## BEGIN Text block
Assuming that positive- and negative-sequence small signal disturbances are added to the voltage and current in the time domain, the expression of active power in the frequency domain can be obtained by using the frequency domain convolution theorem. The superscript * in the formula indicates the conjugate of complex numbers in the frequency domain.

P_{e} [f] = \{\begin{array}{l} 3 (V_{1} I_{1}^{*} + V_{1}^{*} I_{1} + V_{p} I_{p}^{*} + V_{p}^{*} I_{p} + V_{n} I_{n}^{*} + V_{n}^{*} I_{n}) & f = 0 \\ 3 (V_{1}^{*} I_{p} + V_{p} I_{1}^{*}) & f = \pm (f_{p} - f_{1}) \\ 3 (V_{1} I_{n} + V_{n} I_{1}) & f = \pm (f_{n} + f_{1}) \\ 3 (V_{p} I_{n} + V_{n} I_{p}) & f = \pm (f_{p} + f_{n}) \end{array}

(8)

where $f = 0$ represents the disturbance response at the fundamental frequency; V₁ and I₁ are the steady-state operating voltage and current, respectively; $f = \pm (f_{p} - f_{1})$ defines the angular response to the positive voltage disturbance; V_p and I_p are the positive disturbances of voltage and current, respectively; $f = \pm (f_{n} + f_{1})$ represents the angular response to the negative voltage disturbance; $f = \pm (f_{p} + f_{n})$ represents the angular response to the positive and negative voltage disturbances; and V_n and I_n are the negative disturbances of voltage and current, respectively.
## END Text block
## BEGIN Data supplied
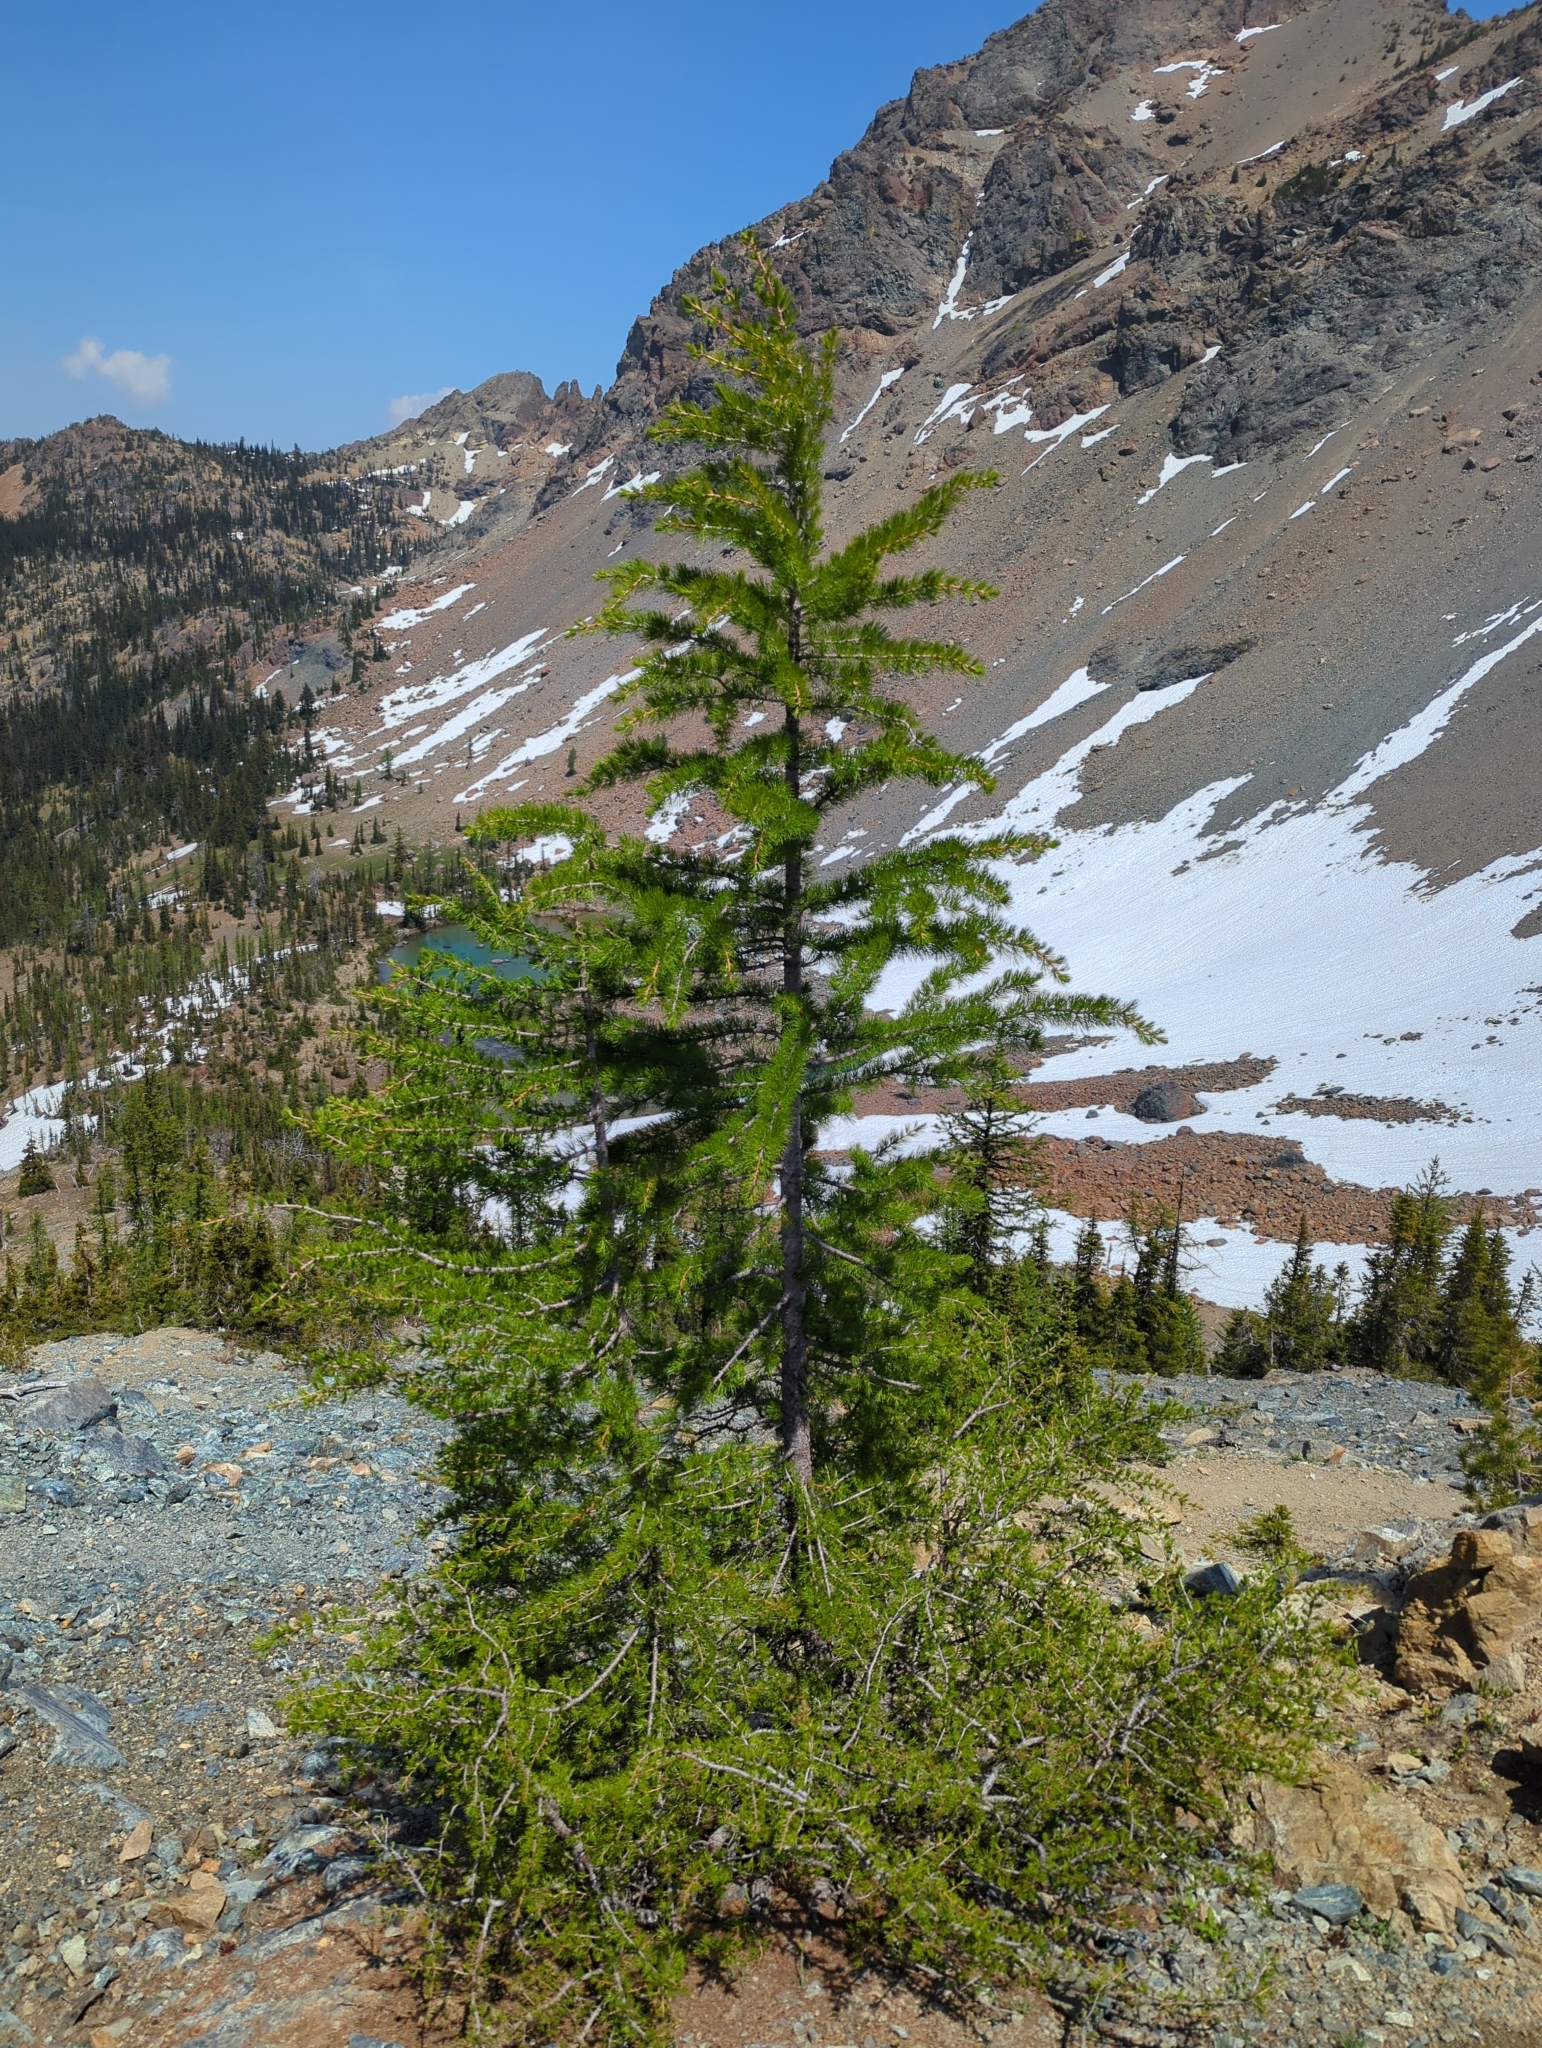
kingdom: Plantae
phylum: Tracheophyta
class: Pinopsida
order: Pinales
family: Pinaceae
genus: Larix
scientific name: Larix lyallii
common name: Alpine larch
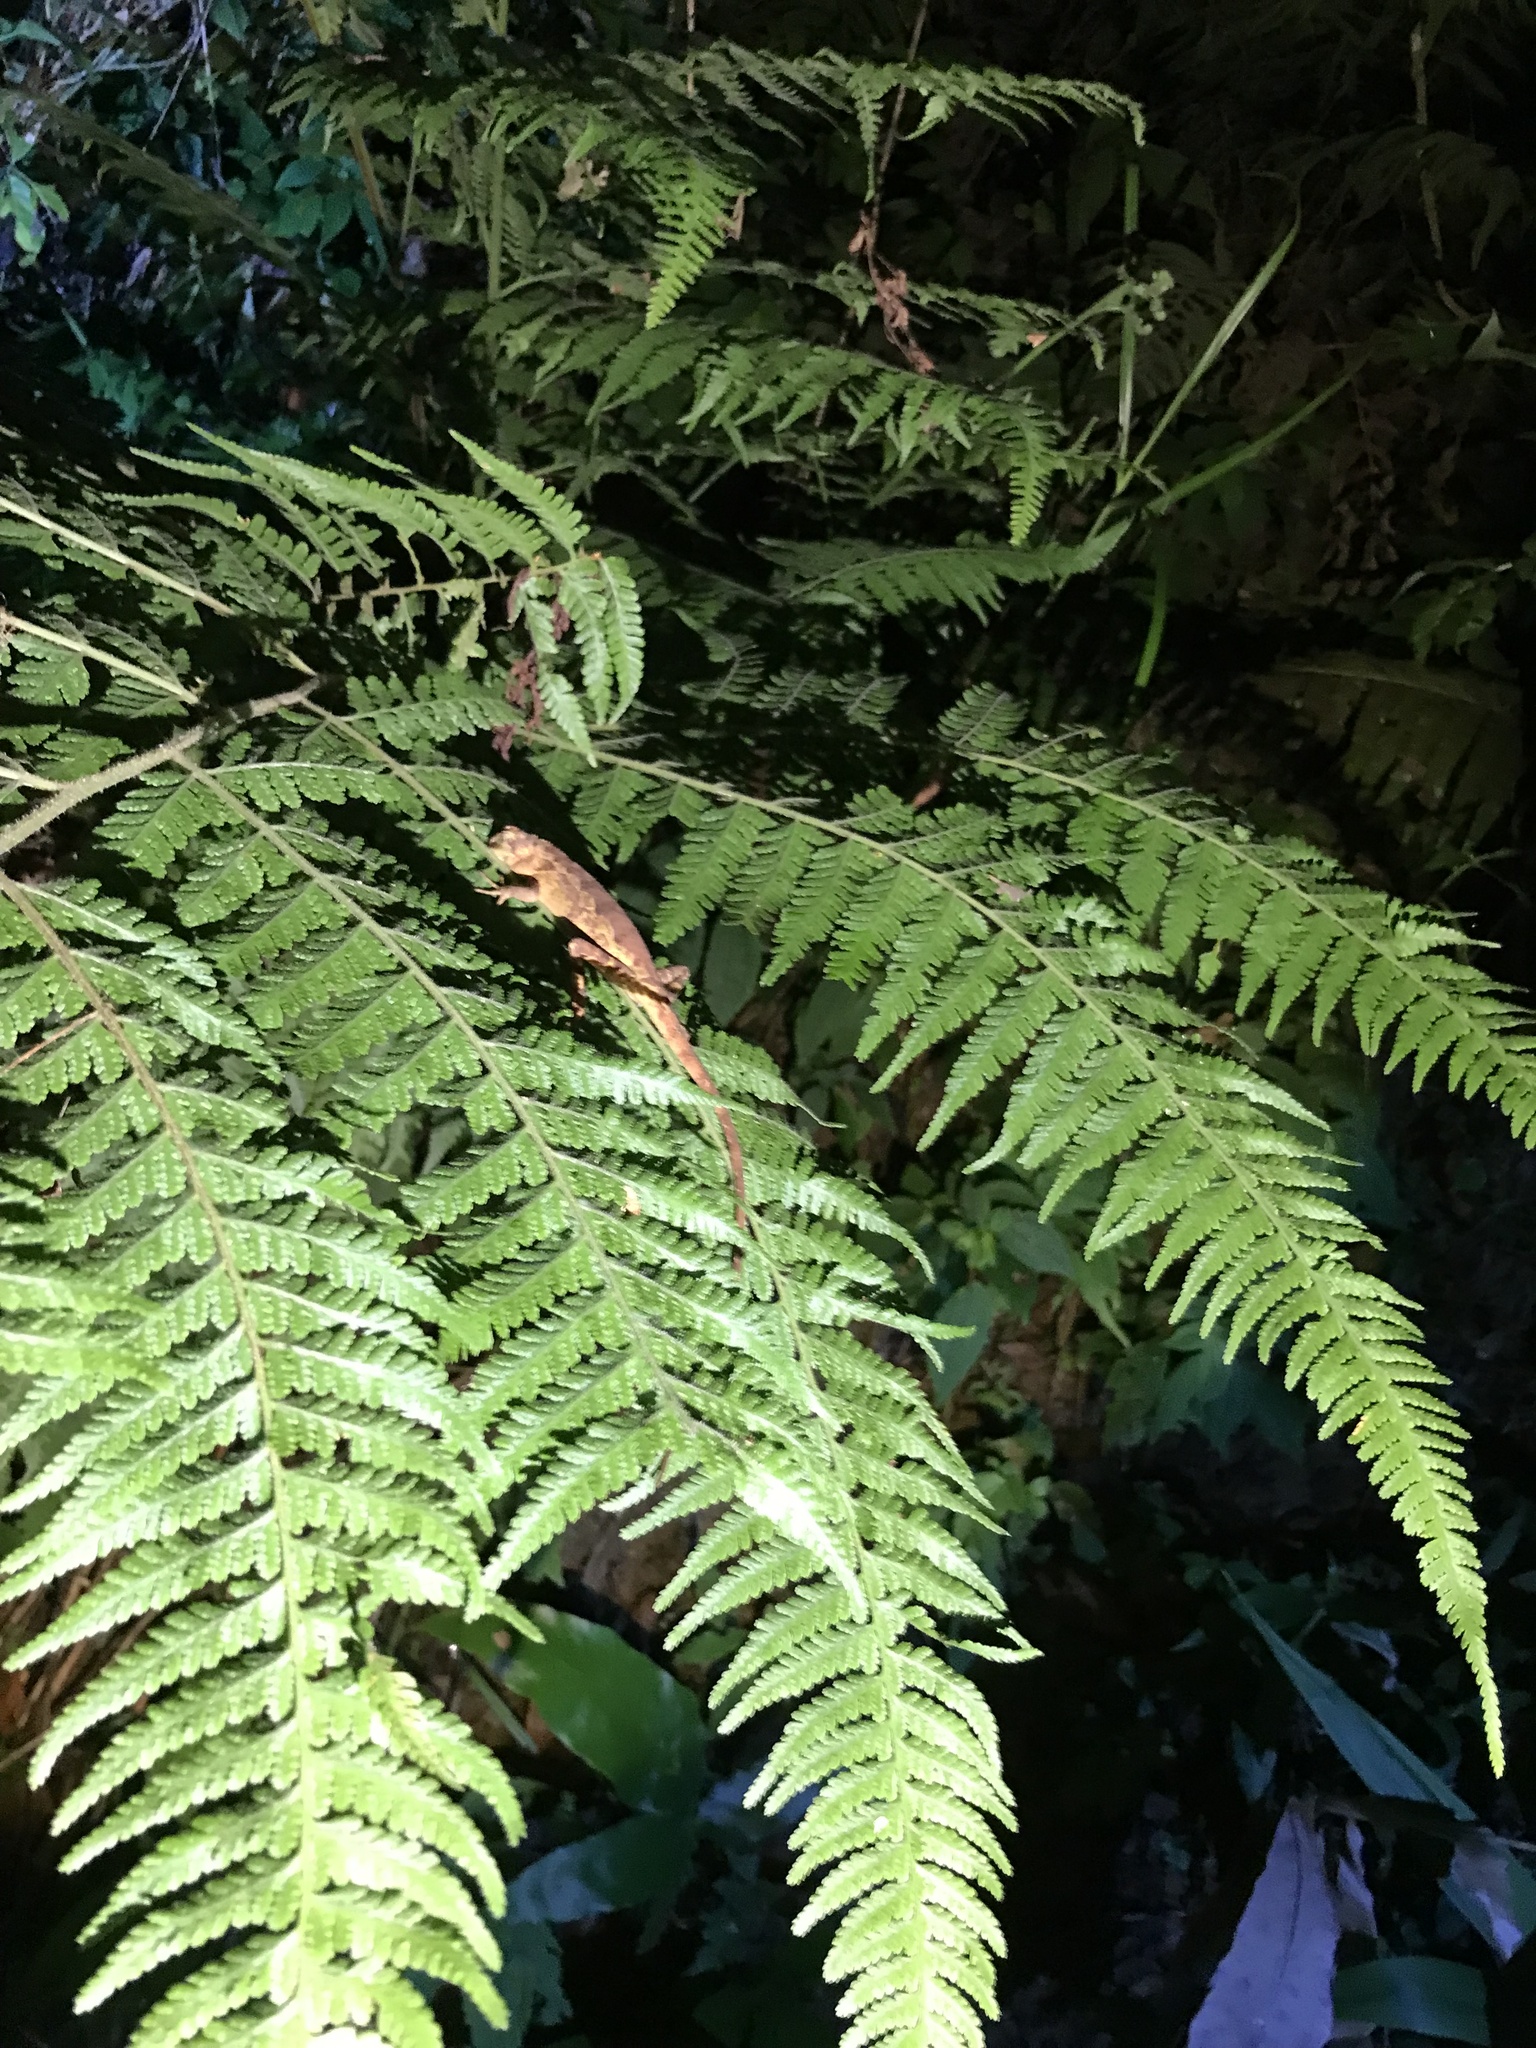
## END Data supplied
Please carry on the text about active power under small-signal disturbances, starting right after its last sentence. The lines are material kept apart from the text about active power under small-signal disturbances.

**Reply:**
By substituting the above formula into the expression of the output angle of the voltage-controlled DFIG system, and ignoring the small-signal quadratic term appearing in the derivation, the expression in the frequency domain can be obtained.

θ_{s} [f] = \{\begin{array}{l} T (s) [ω_{n} D + \frac{P_{r e f}}{ω_{n}} - (V_{1} I_{1}^{*} + V_{1}^{*} I_{1}) \frac{3}{ω_{n}}] & f = 0 \\ - T (s) (V_{1}^{*} I_{p} + V_{p} I_{1}^{*}) \frac{3}{ω_{n}} & f = \pm (f_{p} - f_{1}) \\ - T (s) (V_{1} I_{n} + V_{n} I_{1}) \frac{3}{ω_{n}} & f = \pm (f_{n} + f_{1}) \end{array}

(9)

In combination with (4)-(9), the small-signal response of the VC-DFIG system is obtained by the signal angle disturbance of the power loop and the inner voltage current loop. Finally, the machine-RSC impedance Z_RSC is obtained.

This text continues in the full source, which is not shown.